Australian countertenor (1991–2022)

Max Riebl (26 June 1991 – 30 April 2022) was an Australian countertenor.

==Biography==
Riebl was born in Melbourne, the younger brother of Felix Riebl.

He attended Melbourne Grammar School before moving to Austria for middle school at the Musikgymnasium Wien (Music Gymnasium Vienna), singing in the Hofburg Chapel Choir and the Clemencic Consort. He studied baroque performance in Switzerland at the Schola Cantorum Basiliensis. He lived in Switzerland, France, and Austria, working with Gerd Türk, Jörg-Andreas Bötticher and Andrea Marcon before returning to Australia.

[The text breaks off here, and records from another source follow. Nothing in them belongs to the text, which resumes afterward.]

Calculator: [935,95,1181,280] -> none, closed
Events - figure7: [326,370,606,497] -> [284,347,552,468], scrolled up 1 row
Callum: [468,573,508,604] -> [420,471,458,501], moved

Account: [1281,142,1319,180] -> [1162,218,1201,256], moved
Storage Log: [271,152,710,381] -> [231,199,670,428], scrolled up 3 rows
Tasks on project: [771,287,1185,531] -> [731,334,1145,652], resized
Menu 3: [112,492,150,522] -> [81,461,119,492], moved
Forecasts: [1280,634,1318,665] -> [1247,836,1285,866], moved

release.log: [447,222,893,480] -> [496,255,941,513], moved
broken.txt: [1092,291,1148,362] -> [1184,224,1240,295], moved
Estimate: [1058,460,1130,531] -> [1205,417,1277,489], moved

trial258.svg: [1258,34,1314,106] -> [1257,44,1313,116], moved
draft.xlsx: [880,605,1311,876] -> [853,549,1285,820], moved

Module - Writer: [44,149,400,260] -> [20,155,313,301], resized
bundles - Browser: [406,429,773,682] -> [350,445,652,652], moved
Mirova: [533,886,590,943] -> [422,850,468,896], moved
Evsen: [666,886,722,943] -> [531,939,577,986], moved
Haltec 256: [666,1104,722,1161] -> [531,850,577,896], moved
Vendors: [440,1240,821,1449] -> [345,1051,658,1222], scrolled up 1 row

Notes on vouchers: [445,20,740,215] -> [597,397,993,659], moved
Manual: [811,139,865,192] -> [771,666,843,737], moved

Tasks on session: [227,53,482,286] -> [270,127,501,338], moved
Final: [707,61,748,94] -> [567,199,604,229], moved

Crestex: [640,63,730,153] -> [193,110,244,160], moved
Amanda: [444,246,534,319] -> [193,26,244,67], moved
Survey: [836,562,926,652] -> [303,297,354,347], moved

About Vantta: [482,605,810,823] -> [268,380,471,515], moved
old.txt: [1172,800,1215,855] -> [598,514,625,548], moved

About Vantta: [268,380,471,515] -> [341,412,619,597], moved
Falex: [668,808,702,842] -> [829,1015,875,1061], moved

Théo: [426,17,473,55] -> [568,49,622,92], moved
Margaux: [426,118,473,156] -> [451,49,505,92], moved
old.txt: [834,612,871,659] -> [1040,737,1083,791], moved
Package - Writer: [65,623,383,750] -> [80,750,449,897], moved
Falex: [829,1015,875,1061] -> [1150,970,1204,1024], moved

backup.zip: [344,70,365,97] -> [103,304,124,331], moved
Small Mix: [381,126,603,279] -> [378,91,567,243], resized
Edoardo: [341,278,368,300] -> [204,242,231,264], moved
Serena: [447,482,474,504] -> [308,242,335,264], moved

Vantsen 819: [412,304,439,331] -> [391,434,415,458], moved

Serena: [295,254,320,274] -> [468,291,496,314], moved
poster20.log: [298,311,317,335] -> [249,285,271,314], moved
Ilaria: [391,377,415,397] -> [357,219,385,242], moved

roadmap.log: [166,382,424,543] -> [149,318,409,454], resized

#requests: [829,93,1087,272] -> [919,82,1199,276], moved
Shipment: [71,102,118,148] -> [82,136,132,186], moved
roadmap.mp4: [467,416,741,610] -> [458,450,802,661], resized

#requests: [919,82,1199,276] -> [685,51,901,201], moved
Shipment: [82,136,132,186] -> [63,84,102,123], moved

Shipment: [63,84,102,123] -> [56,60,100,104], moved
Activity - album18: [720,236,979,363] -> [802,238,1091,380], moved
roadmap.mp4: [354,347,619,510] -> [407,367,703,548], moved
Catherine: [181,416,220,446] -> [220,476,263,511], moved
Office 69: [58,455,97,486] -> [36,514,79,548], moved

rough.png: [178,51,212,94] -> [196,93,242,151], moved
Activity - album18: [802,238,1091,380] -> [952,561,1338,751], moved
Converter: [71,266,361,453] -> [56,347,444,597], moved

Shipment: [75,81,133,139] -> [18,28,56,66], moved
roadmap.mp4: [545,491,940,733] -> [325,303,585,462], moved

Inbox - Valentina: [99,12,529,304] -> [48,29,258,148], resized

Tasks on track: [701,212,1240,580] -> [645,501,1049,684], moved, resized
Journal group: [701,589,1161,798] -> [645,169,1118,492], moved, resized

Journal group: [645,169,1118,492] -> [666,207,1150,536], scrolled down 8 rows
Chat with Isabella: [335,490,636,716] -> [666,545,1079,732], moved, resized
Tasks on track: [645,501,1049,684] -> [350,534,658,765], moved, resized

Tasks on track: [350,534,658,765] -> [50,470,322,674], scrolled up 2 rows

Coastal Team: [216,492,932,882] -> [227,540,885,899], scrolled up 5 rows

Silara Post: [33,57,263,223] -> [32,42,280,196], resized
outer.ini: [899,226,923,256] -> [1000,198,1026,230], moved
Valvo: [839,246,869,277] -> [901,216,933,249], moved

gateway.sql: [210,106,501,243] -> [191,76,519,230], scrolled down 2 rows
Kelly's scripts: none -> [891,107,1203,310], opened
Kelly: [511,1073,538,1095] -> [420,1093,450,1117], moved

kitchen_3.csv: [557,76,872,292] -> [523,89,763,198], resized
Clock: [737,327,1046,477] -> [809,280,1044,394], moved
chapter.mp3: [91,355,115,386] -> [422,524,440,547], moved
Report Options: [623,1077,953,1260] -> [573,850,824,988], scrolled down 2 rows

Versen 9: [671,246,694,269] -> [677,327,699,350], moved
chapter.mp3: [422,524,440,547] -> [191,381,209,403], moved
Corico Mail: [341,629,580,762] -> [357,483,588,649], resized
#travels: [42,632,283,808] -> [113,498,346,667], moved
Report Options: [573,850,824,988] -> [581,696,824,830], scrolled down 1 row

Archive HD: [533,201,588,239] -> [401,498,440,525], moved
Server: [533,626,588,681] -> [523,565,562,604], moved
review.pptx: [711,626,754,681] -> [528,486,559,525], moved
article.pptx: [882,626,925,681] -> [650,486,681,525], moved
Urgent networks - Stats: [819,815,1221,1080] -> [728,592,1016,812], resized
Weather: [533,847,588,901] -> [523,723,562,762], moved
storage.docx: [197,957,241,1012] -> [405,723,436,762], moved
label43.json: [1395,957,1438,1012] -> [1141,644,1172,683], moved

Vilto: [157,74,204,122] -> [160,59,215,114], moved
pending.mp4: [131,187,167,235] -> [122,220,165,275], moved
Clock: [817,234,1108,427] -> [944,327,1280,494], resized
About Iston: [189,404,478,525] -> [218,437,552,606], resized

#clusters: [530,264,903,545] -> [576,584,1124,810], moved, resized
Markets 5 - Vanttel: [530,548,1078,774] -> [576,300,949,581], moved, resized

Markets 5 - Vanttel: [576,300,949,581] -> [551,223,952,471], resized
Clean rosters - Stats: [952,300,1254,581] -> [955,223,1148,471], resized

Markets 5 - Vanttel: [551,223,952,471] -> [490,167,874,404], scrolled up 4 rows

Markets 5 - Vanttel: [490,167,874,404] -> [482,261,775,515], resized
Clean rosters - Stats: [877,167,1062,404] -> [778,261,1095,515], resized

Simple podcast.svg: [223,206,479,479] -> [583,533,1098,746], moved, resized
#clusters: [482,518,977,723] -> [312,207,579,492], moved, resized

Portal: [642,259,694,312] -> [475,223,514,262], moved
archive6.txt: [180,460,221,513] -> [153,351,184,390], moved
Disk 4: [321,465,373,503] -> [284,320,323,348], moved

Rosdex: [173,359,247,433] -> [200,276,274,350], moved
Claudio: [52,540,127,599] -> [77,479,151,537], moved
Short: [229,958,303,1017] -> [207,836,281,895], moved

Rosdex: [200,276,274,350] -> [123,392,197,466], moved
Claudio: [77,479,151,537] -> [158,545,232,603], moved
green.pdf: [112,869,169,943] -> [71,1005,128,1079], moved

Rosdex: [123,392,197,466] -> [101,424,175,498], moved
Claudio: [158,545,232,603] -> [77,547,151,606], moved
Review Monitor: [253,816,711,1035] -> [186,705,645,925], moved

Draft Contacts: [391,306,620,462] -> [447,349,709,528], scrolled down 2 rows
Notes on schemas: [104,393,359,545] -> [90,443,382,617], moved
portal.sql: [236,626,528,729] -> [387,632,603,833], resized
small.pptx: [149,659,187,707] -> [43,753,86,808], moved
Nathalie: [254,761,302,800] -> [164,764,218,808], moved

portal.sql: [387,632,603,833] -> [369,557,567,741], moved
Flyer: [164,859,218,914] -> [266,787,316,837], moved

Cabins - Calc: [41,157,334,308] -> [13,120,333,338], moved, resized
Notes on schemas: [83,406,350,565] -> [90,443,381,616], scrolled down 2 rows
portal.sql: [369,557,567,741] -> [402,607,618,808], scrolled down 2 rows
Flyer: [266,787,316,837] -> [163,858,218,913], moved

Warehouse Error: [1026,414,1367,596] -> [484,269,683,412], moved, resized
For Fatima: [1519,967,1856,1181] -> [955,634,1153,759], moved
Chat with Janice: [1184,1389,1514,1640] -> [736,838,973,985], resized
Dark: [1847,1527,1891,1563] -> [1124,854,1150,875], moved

He was a prize winner and finalist at many international musical competitions such as the Royal Melbourne Philharmonic Arias, the Chicago Classical Singer, the London Handel Competition, and the 2015 Australian Singing Competition.

Career highlights included performances at the Vienna Concert House, Musikverein, and the Royal Albert Hall. He also performed with Pinchgut Opera and the Australian Brandenburg Orchestra.

Riebl sang and played trumpet on the song "Miserere" on The Cat Empire's second album Two Shoes.

He died on 30 April 2022 at the age of 30 from incurable cancer.